There are some in town, however, who have a different concern — that some residents may not be counted at all.

“Frankly, I’m puzzled,” says Oriental’s Town Manager Randy Cahoon of Jones’ advice to sit and wait things out. “To be on the safe side,” Cahoon says he would still encourage residents to come in, get a form and fill it out. “I think it’s worth the trouble,” he says, noting the proportional share of federal and state funds that the town gets. The bigger its population, the bigger the town’s share.

Cahoon suggests that Oriental — which during the 2000 Census clocked in at 875 residents — may have as many as 100 more than that.

With that in mind, and the fact that many here didn’t receive Census forms in the mail, Cahoon says that he’s been asking visitors to Town Hall if they’ve received the Census Form in the mail or know anyone who has not received one. If not, he shows them the box of forms. In three weeks, people have taken away almost 100 forms.

Census worker, Larry Speck, at Oriental’s Town Hall. He’s there from 1-4p Monday-Friday for another week to answer questions. He can also direct residents to the “Be Counted” box of Census forms for those who did not receive them in the mail.

Resident and realtor Marvin Bullock is also anxious about Oriental’s population being under-counted. It’s not only because of the PO Box conundrum, he says but also because a number of residents split their time between here and other places and may be lost to the process. Also Bullock notes, some in Oriental live on boats, which the Census may not have thought to consider as living spaces.

On another score, Bullock sees being undercounted as an opportunity lost.

As the law stands right now, Bullock says, Oriental would have to have 1000 people before it can have a say in how the land is maintained in a one-mile radius from the town’s border. At the moment, Oriental doesn’t have extra-territorial jurisdiction or ETJ, as do other towns its size in NC. (Town Manager Randy Cahoon says Pamlico is the only county in NC that imposes that 1000 person threshold on its towns.)

That means, says Bullock, that a hog farm could set up shop just yards from the Oriental town line and the town would be powerless. If the town had over a thousand residents counted within its borders though, then it could have a say in what happened on the entrance in to town. That, says Bullock, would help with the quality of life.

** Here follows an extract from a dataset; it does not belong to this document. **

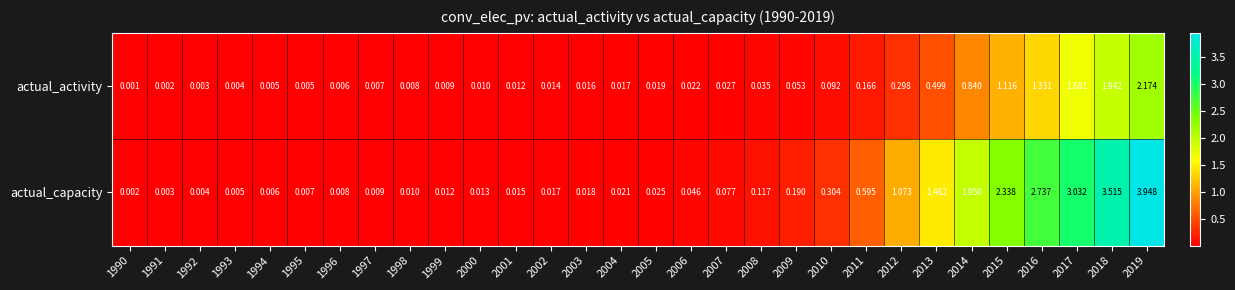

Which series has the largest total across all categories?

actual_capacity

“We are close enough to probably have over a thousand residents,” Bullock says. What those additional 150 people counted can buy for the town, he says, is “some input about what goes on just outside the town limits.”

Marvin Bullock who can see the Post Office from his house (in background) gets his mail via a PO Box and so didn’t receive a Census form. He’s worried that other PO box holders may not be counted.

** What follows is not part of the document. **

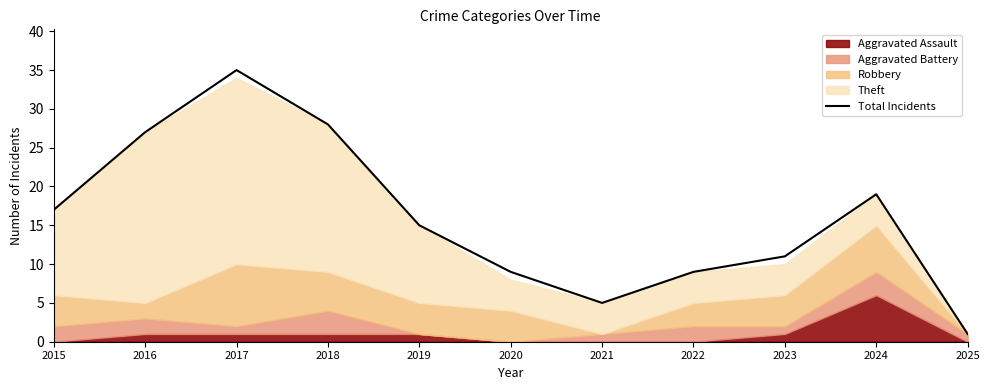

What is the difference between the maximum and minimum values?

34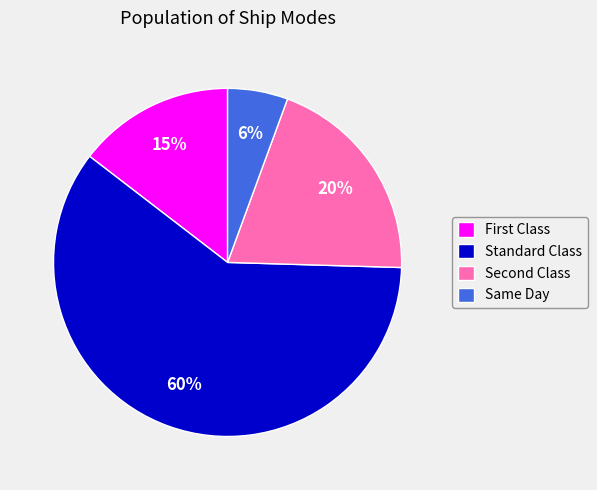

Count the number of slices in the pie.

4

As for the Census spokesman’s advice for residents to just sit and wait for a Census worker to count them, Bullock says it may be that “some wise statistician has developed correction formulas to iron out who lives where.” A former Information Systems professor himself, Bullock acknowledges that urging people to get the census forms in these final days and fill them out out may upset that algorithm.

But Oriental, he says, is so close to that magic number of 1,000 residents, that he thinks it’d be a shame if “a few dropped through the cracks” because of the Census’s current way of doing the count.

“I wouldn’t be on the soapbox,” Bullock says, “if it weren’t so close. Most people love this town so much that I hope they’d be good citizens and stand up and be counted.” It’s important Bullock says, for getting more federal and state money and for the purposes of the town having the same say that other towns in NC do about what happens just outside their borders.

The Census forms may be picked up during business hours at Town Hall. From 1-4p each afternoon Monday through Friday, a Census worker, Larry Speck is available to answer questions.